Мы молча стояли перед ними. Ветер с каждой минутой становился все более пронизывающим.
— Вы того, коли остаться не хотите, так поезжайте, — вдруг засуетилась прабабушка. — Прощевайте, внученьки мои.
— Носки-то привезти? — безнадежно спросила я.
— Дак ничего уже не сделать… Раз ты отсюда их забрала — судьба тебе вернуться. Я тоже, знаешь, не вечная. Заместо меня будешь. Тут немного работы — за Олюткой присмотреть, угощение выставить в Навью ночь, да смотри, мертвых в дом не зови. И не приезжай больше. Я сама тебе знак подам, как время придет. А пока езжай, езжай…
Мы погрузились в «Соболь» и рванули вперед. Володя, махнув рукой на ухабы, гнал машину так быстро, как только позволяла разбитая дорога. Мы сидели понурившись, Оля-третья тихонько всхлипывала. Я попыталась успокоиться.

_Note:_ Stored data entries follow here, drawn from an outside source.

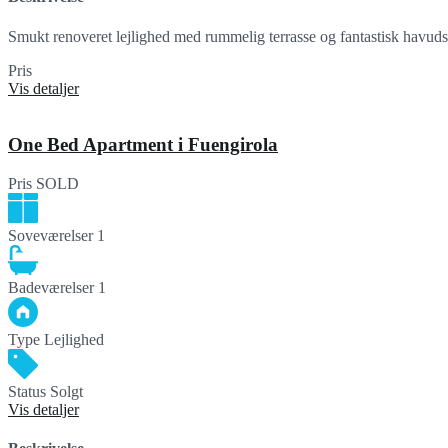
Smukt renoveret lejlighed med rummelig terrasse og fantastisk havuds
Pris
322,883€
Vis detaljer
One Bed Apartment i Fuengirola
Pris
SOLD
Soveværelser
1
Badeværelser
1
Type
Lejlighed
Status
Solgt
Vis detaljer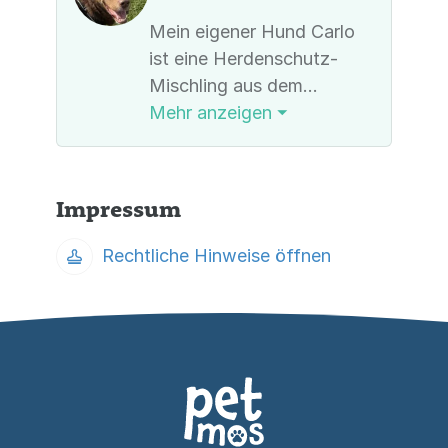
Mein eigener Hund Carlo
ist eine Herdenschutz-
Mischling aus dem
rumänischen Tierschutz
Mehr anzeigen ⏷
und knapp 6 Jahre alt.
Impressum
Rechtliche Hinweise öffnen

В конце концов, у меня теперь есть сестры и племянники. И хорошие сестры, и поладили мы с ними.
И упыря больше нет. Отпели и похоронили.
И нет бабки Натальи с ее больной, убийственной материнской любовью.
Мы уже почти подъехали к въезду в город, когда Ольга-старшая вдруг обернулась с переднего сиденья к нам.
— Девочки, — сказала она. — Вы слышали? Она сказала «семь». Нас тут сколько? Пять. Шестая умерла. Значит, где-то у нас есть еще одна сестра!
— Надо ее найти, — вразнобой откликнулись мы.
— А я о чем? Надо! Мы же сестры все-таки.